Weatherly said he bought One Light Town’s CD after seeing one of their live performances.
“I saw Owen Tiner play with Django Walker and liked Tiner’s stuff,” he said. “I bought the band’s CD, and it sounds good.”
While the band boasts a dedicated fan base today, One Light Town’s humble roots were set in the fall of 2000 when Tiner and Greg Schroeder, guitarist, joined up and started performing two-man acoustic sets in and around College Station.
The duo soon landed a weekly gig at the Crooked Path Ale House.
It was there that Tiner and Schroeder met the friends who would soon constitute the rest of their band: Brandon Alcala, Matt Newton, and Cory “The Spider” Knick were already members of rock band “Imaginary Friend” when they decided to join One Light Town. The group wanted to create a band that, as Tiner explained, had “influences all over the map.”
Tiner describes his band’s music as “alternative country with an Americana influence.” Members of the band have backgrounds ranging from almost every kind of rock.
“We have a punk bass player, heavy metal guitarist and classic rock influences,” Tiner said.

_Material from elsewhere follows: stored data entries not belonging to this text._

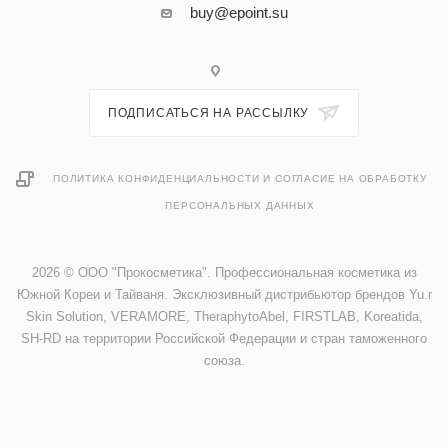
buy@epoint.su
ПОДПИСАТЬСЯ НА РАССЫЛКУ
ПОЛИТИКА КОНФИДЕНЦИАЛЬНОСТИ И СОГЛАСИЕ НА ОБРАБОТКУ
ПЕРСОНАЛЬНЫХ ДАННЫХ
2026 © ООО "Прокосметика". Профессиональная косметика из
Южной Кореи и Тайваня. Эксклюзивный дистрибьютор брендов Yu.r
Skin Solution, VERAMORE, TheraphytoAbel, FIRSTLAB, Koreatida,
SH-RD на территории Российской Федерации и стран таможенного
союза.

Though they are often thrown into the growing Texas music scene, Tiner said the label is misleading.
“Bars and groups often throw us in (to that category), but we’re not like most of it,” Tiner said. He said the band’s influences range from Ryan Adams to Tom Petty.

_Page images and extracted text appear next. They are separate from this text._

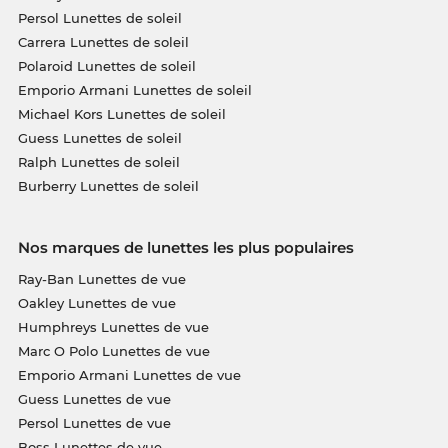
Persol Lunettes de soleil
Carrera Lunettes de soleil
Polaroid Lunettes de soleil
Emporio Armani Lunettes de soleil
Michael Kors Lunettes de soleil
Guess Lunettes de soleil
Ralph Lunettes de soleil
Burberry Lunettes de soleil
Nos marques de lunettes les plus populaires
Ray-Ban Lunettes de vue
Oakley Lunettes de vue
Humphreys Lunettes de vue
Marc O Polo Lunettes de vue
Emporio Armani Lunettes de vue
Guess Lunettes de vue
Persol Lunettes de vue
Boss Lunettes de vue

With the formation of the final line-up of the band, One Light Town quickly garnered a crowd that was too big for Crooked Path to accomodate.
The band began branching out, playing in surrounding cities such as Houston, Dallas, Fort Worth, Lubbock, New Braunfels and Oklahoma City.

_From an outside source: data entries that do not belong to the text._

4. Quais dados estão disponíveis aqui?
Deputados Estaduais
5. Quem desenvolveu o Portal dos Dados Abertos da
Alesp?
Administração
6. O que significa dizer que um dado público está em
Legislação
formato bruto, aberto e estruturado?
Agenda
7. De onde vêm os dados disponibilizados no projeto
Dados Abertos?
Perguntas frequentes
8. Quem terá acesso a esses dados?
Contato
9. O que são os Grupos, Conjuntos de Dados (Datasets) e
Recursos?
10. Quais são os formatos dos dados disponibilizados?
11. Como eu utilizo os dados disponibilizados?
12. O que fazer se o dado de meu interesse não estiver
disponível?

Two weeks after the band reached its final roster, it recorded a self-titled CD.
“From then on, we hit it as hard as we could,” Tiner said. “We got ourselves a booking agent and our crowd kept on growing,” Chris Stark has been One Light Town’s agent for two years now.
“I saw them in concert and approached them,” he said. “I became friends with the band and soon became their agent. In concert, they’re live and energetic. They have one of the largest fan bases in College Station,” Stark said.
With a released CD hailed as the “Featured CD of the Month” at TexasMusicMovement.com and a fan base growing larger with each show, One Light Town is one band that does not plan to take a break.
The band will be touring long into the spring.
One Light Town returns to its roots when Tiner and Schroeder play a two-man acoustic set at Hole In The Wall Saloon at 9 p.m. on Thusday, Jan. 29.
“We’ll probally do a large number of originals mixed with some covers that may or may not be recognizable,” he said. “Fans of the music will enjoy a nice change in pace with an acoustic set and new listeners will have a great introduction.”
The entire band will perform at Fitzwilly’s at 11p.m. on Friday, Jan. 30.